TEXT TO READ:
We verified the accuracy of our model assumptions through Monte Carlo simulations and validated our model optimization capability by comparing our access-time results with those obtained by Mukhopadhyay and VARIUS [1], [10], [11]. By considering more than one hundred different selected worst case critical paths spanning different regions in our quad-tree modeling that we found through experimental results, similar to the method introduced by Bowman [27], we were able to incorporate not just the correlated, but also the uncorrelated and partially correlated paths. We showed that our proposed approach produces very accurate results [1].

#### C. OUR MODEL OPTIMIZATION

In addition to computing the access time of a given SRAM system, VAR-TX performs exhaustive computations and comparisons based on the user entry (e.g., SRAM size, word-size) using its embedded library of lookup tables (constructed from the linearized device delays for different configurations) to provide the minimum-access-time architecture/organization that satisfies a given desired power and area requirement from the modelled alternatives. VAR-TX does this first phase of our optimization within thirty seconds, even for large SRAM circuits with nearly countless critical parameter fluctuations. VAR-TX also provides a measure of the expected variability in this minimum access-time.

Once the best architecture is found by our VAR-TX modeling methodology in the first phase of our optimization process, we additionally perform our sensitivity adjustments (such as bitline, interconnect width, and pitch optimization) in the second phase of our optimization process to further minimize the variability effects (including aging, such as EM and NBTI) and thus maximize the reliability of our design.

# **III. TYPE OF VARIATION**

As node sizes decrease in order to achieve higher integration and lower cost, variation impacts are becoming more critical in the design of SRAM technologies. For example, in the 65-nm node, variation effects can be avoided by guardbanding the design and following recent advances in design development. However, in smaller geometries such as 22-nm or 16-nm, we are required to perform careful variation effect analysis by understanding the potential impacts of different types of variation on our design. A recent report by SOlido shows that 65% of engineers surveyed see variation effects as their top concern for analysis in the next few years [28].

RECORDS PROVIDED:
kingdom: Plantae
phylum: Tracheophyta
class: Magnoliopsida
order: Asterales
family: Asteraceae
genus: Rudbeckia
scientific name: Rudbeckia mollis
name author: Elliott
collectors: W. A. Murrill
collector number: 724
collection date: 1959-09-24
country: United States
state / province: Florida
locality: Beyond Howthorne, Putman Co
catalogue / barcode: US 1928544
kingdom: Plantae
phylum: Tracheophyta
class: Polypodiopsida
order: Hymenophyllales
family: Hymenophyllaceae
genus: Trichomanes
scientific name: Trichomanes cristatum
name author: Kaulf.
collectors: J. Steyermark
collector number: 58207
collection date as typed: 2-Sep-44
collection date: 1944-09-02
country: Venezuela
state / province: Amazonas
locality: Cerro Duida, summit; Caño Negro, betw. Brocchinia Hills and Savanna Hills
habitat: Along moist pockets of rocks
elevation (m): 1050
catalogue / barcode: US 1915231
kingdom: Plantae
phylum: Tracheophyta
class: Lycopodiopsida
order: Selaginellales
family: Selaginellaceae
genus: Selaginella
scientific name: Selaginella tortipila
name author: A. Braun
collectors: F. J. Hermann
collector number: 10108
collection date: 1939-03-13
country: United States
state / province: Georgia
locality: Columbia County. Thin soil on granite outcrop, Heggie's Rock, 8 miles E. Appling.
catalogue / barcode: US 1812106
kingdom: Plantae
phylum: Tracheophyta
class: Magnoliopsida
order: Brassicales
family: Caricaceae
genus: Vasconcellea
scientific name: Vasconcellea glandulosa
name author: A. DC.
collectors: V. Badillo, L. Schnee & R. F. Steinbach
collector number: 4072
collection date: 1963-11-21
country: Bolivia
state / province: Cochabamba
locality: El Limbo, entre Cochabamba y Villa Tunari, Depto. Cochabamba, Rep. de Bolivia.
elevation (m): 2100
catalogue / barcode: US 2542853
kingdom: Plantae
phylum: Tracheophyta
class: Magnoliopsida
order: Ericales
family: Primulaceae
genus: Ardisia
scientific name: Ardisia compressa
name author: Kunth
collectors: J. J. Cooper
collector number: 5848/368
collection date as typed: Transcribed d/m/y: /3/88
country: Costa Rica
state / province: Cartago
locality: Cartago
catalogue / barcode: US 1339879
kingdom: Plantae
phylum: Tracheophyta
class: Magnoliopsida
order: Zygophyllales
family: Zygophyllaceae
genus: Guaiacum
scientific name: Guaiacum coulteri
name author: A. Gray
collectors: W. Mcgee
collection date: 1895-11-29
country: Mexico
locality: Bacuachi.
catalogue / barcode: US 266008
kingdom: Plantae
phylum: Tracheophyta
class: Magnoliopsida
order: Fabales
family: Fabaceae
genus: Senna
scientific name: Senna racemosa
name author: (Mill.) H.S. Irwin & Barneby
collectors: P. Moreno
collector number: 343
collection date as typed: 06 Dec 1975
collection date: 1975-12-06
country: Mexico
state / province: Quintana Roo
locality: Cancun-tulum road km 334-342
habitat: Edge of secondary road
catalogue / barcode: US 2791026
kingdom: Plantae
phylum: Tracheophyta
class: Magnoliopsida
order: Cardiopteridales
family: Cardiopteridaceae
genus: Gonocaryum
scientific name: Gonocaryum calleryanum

WHAT TO WORK ON:
- 1) Please rewrite the paragraph of the SRAM text that begins "In addition to computing the access time" as a short list, keeping its main facts.
- 2) Decide whether each statement agrees with the SRAM text, answering yes or no and quoting the words that settle it.
(a) VAR-TX completes the first phase of optimization within thirty seconds.
(b) At the 65-nm node, careful variation effect analysis is required.
(c) Sensitivity adjustments are made in the second phase of the optimization process.
- 3) Carry on the SRAM text, starting after its last sentence.
The material is not needed for any of these tasks.

OUTPUTS FOR THE TASKS:
- 1)
- Beyond computing an SRAM system's access time, VAR-TX runs exhaustive computations and comparisons based on user entries such as SRAM size and word size.
- It draws on an embedded library of lookup tables built from linearized device delays for different configurations.
- It returns the minimum-access-time architecture/organization that meets a desired power and area requirement.
- It completes this first optimization phase within thirty seconds, even for large SRAM circuits.
- It also gives a measure of the expected variability in that minimum access time.

- 2)
(a) Yes: "VAR-TX does this first phase of our optimization within thirty seconds"
(b) No: "in the 65-nm node, variation effects can be avoided by guardbanding the design"
(c) Yes: "we additionally perform our sensitivity adjustments (such as bitline, interconnect width, and pitch optimization) in the second phase of our optimization process"

- 3)
There are three types of variation to consider:

*Operational:* environmental and loading variations. For example, the voltage of the power supply (V), temperature (T), and different loading conditions. In the design of

SRAM, there may be different conditions in the actual implementation which can make them function differently than intended. The environmental fatigue phenomena—negative bias temperature instability (NBTI), hot carrier Injection (HCI), gate current shifts, shot noise, thermal noise, random telegraph noise (RTN)—are examples of temporal variations that could also be placed in this category.

*Fabrication:* global and local process variations (PV). Global variations have been historically analysed through corner-based models, but now, as nodes become smaller, the local effects are starting to be almost as important as the global effects. Therefore, they have to be considered as well when using Monte Carlo based tools.

**Implementation:** layout-based variation effects. Physical parasitic effects have been one of the design challenges during the last two decades. Similarly, power integrity connectivity effects for supply demand have increasingly become a concern in the last few years. More recently, the concern has been layout-dependent effects, which involve changes in electrical characteristics (such as *Vth* and effective length ( $L_{eff}$ )) of specific devices depending on where they are placed within the SRAM.

Alternatively, the sources of hardware variation can be classified into four groups: 1) Manufacturing, 2) Environment, 3) Vendor, 4) Aging. These types of variations are explained by Gupta P. et al. in their recent work [29].

Designers often have to make a choice between running fewer simulations, which means there is less predictability in the quality of the design, or do more simulations, which run the risk of increased validation cost. This represents the fundamental challenge for today's designers: choosing between over- or under-designing.

# **IV. SENSITIVITY ANALYSIS OF VARIABILITY IN SRAM**

In this section we provide the most prominent reliabilityrelated design challenges we took into consideration during the process of making VAR-TX [1]. The purpose is to provide a glimpse of the challenges that future technology will need to successfully confront in order to create higher performance chips without sacrificing the reliability aspects of the manufactured product.

In this section we discuss the impacts of such crucial design challenges as supply voltage, temperature, wire delay variability, SNM, soft errors, and NBTI on the variability analysis of 6T-SRAM. In Section VI, we present our selected simulation results.

#### A. IMPACT OF SUPPLY VOLTAGE (Vdd)

As mentioned in Section IIB, the main causes of Vdd variation are static IR-drop and Ldi/dt drop due to dynamic switching.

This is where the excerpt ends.